ESTRATTO FORNITO:
▬▬▬
Cass. Sez. III n. 12947 del 6 aprile 2021 (UP 20 gen 2021)
Pres. Ramacci Est. Gai Ric. Ambrosio
Beni Ambientali. Rapporto tra disciplina paesaggistica ed urbanistica

Va escluso il concorso apparente di norme fra la fattispecie prevista dall'art. 181, comma 1, del D. Lgs., n. 42 del 2004 e quella di cui all'art. 44 lett. c) del d.P.R. n. 380 del 2001, in ragione del fatto che non ricorre identità di materia fra la disciplina relativa alla tutela del paesaggio e quella riguardante l'urbanistica. L'unica sanzione applicabile alle violazioni previste dall'art. 181 comma 1 del D. Lgs. 42/04, qualunque sia la condotta violatrice concretamente accertata, è quella fissata dell'art. 44 lett. c) del D.P.R. 380/01


RITENUTO IN FATTO
1. Con l’impugnata sentenza, la Corte d’appello di Napoli ha confermato la sentenza del Tribunale di Nola con la quale Ambrosio Giuseppe era stato condannato, alla pena di mesi quattro di arresto e € 23.000,00 di ammenda, per i reati di cui all’art. 44 lett. c) del d.P.R. n. 380 del 2001 (capo a), artt. 93, 94 e 95 d.P.R. n. 380 del 2001 (capo b), art. 181 comma 1 del d.lvo n. 42 del 2004 (capo c) per avere realizzato, quale proprietario, senza autorizzazione in zona sottoposta a vincolo paesaggistico e zona sismica, una tettoria al secondo piano costituita da struttura portante in ferro con pilastrini imbullonati al solaio, copertura a doppia falda in lamiera coibentata, munita di grondaie avente superficie mq. 220 e altezza m. 3,00. Accertati in San Giuseppe Vesuviano il 23/01/2016. Con la medesima sentenza è stata disposta la demolizione dell’opera abusiva e il ripristino dello stato dei luoghi con la sospensione condizionale della pena subordinata al ripristino di questi.

2. Avverso la sentenza l’imputato ha presentato ricorso per cassazione, a mezzo del difensore di fiducia, e ne ha chiesto l’annullamento deducendo con un unico e articolato motivo la violazione di legge in relazione all’art. 15 cod.pen. e all’art. 649 cod.proc.pen.
▬▬▬
COMPITO: Come si legge il passo della sentenza della Cassazione che comincia con "2. Avverso la" e termina con "all’art. 649 cod.proc.pen." se sostituisci "imputato" con "ricorrente"? Riportalo per intero.

MATERIALE FORNITO:
▬▬▬
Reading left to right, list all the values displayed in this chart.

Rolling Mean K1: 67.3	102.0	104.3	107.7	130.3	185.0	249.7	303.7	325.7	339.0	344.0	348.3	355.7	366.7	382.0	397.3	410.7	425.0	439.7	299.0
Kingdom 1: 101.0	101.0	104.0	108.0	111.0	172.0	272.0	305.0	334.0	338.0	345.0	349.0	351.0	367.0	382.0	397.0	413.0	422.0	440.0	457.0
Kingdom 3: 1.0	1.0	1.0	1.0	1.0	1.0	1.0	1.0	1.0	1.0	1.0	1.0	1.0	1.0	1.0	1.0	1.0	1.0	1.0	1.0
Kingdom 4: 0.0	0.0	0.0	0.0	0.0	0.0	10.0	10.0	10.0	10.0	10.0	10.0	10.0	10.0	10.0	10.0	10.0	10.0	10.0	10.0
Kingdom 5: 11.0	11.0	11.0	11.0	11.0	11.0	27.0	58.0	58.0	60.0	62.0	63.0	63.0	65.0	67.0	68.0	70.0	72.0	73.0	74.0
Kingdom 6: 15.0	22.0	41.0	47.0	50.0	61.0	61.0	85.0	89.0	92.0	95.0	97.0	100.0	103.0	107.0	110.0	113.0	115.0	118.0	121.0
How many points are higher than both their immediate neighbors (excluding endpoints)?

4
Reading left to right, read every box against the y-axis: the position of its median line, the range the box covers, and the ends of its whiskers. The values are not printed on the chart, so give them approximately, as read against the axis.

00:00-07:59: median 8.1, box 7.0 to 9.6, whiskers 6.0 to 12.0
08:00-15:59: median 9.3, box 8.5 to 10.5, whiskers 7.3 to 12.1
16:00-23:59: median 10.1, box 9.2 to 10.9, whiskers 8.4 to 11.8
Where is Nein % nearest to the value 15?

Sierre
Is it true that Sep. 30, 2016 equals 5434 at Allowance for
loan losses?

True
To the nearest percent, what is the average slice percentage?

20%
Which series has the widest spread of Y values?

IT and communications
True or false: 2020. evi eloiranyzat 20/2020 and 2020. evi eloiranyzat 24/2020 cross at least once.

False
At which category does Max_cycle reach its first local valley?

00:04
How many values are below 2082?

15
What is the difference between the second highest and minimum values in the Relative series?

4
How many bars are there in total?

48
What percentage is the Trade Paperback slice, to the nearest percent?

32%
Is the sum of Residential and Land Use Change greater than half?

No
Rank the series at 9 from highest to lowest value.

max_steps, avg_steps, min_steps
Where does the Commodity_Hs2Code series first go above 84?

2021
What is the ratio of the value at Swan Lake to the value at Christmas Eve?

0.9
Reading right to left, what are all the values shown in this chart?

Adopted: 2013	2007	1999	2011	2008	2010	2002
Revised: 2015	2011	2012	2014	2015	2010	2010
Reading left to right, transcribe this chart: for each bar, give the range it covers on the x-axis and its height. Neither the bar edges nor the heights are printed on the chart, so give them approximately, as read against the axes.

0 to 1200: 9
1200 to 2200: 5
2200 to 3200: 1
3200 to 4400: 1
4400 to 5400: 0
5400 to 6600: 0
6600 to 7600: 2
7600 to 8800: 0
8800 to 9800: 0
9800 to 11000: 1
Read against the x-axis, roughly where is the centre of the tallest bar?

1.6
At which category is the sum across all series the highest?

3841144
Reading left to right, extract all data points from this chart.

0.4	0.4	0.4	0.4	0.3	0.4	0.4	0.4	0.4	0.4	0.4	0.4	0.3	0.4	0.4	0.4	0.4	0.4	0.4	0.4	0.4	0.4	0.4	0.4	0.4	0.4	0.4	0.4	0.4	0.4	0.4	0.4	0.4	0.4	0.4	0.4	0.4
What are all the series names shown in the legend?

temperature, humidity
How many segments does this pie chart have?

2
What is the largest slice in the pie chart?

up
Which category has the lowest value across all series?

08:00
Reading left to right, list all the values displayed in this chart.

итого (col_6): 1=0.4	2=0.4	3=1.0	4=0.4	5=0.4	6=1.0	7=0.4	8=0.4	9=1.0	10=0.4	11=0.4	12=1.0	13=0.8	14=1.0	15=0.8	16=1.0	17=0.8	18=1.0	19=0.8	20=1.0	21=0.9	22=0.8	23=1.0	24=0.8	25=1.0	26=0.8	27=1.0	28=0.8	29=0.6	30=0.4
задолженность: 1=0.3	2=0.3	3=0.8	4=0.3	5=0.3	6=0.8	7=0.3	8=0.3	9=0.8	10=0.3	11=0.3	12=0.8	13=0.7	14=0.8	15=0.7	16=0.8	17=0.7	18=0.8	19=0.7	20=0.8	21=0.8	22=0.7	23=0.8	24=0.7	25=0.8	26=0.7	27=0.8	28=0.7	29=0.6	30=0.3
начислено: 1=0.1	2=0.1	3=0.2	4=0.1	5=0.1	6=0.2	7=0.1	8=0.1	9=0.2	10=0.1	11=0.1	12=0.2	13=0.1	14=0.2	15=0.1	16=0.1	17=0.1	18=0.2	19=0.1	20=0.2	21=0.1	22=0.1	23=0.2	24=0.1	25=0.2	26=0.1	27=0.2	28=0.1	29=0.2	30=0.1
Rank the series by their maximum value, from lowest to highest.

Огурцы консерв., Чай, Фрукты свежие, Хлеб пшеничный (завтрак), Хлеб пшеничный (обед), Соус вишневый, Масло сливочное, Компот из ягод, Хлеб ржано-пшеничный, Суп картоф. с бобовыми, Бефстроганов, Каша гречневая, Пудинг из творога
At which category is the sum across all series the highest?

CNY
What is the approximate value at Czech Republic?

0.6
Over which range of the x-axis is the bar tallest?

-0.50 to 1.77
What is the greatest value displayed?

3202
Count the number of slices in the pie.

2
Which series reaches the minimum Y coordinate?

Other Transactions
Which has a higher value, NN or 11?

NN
▬▬▬
RISPOSTA SCRITTA:
2. Avverso la sentenza l’ricorrente ha presentato ricorso per cassazione, a mezzo del difensore di fiducia, e ne ha chiesto l’annullamento deducendo con un unico e articolato motivo la violazione di legge in relazione all’art. 15 cod.pen. e all’art. 649 cod.proc.pen.